I believe it was in the Spring of 2008 when I was asked to sub for one of the members for a rehearsal. I was very nervous, because I really didn't know anyone, and they were doing a clinic with a director of a Chicago brass band in preparation for their US Open Brass Band Championships coming up. www.usopenbrass.org
I did fairly well, and was slowly learning what tenor horns were, and the fact that baritones and euphoniums are 2 different instruments, rather than the same, like they tend to become in a symphony band. I learned that trombones were the only cylindrical instruments in the whole ensemble, due to the fact that they use cornets instead of trumpets, and tenor horns instead of F. horns and such. Tubas are actually called "basses" and are pitched in either E flat or B flat. Soprano cornets are used as the highest voices of the ensemble, and often take much of what the cornets have and play it an octave above. More research is to come of the role of soprano cornet, as well as the rest of the instruments.

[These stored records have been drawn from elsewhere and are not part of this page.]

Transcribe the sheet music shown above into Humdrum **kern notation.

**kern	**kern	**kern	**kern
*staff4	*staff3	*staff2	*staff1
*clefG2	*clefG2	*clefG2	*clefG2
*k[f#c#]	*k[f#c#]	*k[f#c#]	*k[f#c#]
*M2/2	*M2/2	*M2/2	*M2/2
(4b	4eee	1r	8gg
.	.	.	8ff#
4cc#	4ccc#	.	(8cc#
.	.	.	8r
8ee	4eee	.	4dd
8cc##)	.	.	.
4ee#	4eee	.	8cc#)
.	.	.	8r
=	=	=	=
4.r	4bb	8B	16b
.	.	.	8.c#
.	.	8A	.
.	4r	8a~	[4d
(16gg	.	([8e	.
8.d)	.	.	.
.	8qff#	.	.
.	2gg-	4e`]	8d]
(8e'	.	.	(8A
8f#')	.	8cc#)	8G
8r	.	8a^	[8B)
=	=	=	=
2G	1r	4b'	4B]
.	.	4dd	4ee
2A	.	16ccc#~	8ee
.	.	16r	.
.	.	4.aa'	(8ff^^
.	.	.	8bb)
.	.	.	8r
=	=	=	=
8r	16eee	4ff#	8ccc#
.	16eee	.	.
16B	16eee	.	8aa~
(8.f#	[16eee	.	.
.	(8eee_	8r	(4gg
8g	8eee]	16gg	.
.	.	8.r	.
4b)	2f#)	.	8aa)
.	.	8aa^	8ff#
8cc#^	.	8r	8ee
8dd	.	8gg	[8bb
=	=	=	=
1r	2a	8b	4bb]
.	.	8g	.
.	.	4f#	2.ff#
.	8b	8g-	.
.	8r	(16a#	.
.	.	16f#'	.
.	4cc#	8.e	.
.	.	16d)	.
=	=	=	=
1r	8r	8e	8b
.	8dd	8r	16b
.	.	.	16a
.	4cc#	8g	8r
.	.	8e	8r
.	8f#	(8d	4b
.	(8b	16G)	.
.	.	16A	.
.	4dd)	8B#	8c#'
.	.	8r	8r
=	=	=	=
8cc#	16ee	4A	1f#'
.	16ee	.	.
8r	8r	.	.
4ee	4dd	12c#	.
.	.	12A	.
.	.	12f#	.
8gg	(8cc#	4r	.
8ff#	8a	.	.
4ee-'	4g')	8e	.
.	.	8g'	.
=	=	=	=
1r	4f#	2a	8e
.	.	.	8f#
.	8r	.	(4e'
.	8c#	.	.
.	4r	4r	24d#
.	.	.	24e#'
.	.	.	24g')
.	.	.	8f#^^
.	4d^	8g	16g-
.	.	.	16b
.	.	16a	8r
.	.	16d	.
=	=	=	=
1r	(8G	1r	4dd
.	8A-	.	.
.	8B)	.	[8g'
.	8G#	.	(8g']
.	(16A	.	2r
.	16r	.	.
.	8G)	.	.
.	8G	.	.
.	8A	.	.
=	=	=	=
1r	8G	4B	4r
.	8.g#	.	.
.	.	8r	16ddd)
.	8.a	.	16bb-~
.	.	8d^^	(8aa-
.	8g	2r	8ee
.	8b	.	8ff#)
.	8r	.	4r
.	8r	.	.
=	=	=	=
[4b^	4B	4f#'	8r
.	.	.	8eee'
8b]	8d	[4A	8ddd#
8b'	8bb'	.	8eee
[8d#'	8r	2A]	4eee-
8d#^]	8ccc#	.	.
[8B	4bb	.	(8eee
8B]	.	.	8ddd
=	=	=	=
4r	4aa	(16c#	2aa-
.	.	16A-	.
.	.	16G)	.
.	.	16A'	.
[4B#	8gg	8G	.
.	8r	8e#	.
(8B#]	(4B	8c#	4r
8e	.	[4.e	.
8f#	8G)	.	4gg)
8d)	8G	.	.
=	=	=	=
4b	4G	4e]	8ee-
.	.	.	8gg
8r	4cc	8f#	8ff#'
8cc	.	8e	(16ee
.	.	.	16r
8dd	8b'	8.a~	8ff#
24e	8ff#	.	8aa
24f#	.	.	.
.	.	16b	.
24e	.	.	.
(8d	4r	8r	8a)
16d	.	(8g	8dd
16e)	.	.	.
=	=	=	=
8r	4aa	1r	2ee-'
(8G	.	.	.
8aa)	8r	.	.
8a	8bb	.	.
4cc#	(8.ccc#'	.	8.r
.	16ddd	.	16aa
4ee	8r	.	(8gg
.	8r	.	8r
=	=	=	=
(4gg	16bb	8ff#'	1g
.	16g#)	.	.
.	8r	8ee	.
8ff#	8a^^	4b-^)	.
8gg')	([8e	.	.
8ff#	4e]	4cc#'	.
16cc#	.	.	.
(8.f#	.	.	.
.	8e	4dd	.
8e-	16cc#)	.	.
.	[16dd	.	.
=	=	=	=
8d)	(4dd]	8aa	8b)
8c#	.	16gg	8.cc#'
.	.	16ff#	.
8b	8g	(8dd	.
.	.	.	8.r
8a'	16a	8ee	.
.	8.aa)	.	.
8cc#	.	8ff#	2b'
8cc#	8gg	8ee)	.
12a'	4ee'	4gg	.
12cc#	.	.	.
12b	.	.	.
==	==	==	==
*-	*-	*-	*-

To be continued in Part II...
Tuesday, January 26, 2010
So, this blog thing is fairly new to me. I've only done one other blog, and I've only had it for a few months.
I enjoyed the listening session on Monday. They were all pieces I have not heard before, except for the last piece. A friend of mine burned a copy of that CD for me a few years ago, "Fanfare Ciocarlia," but I never knew who it was until now. I'm a little bummed, because I was hoping to do that CD on my listening presentation without people knowing what it was. Oh well. It's great music, and very unique.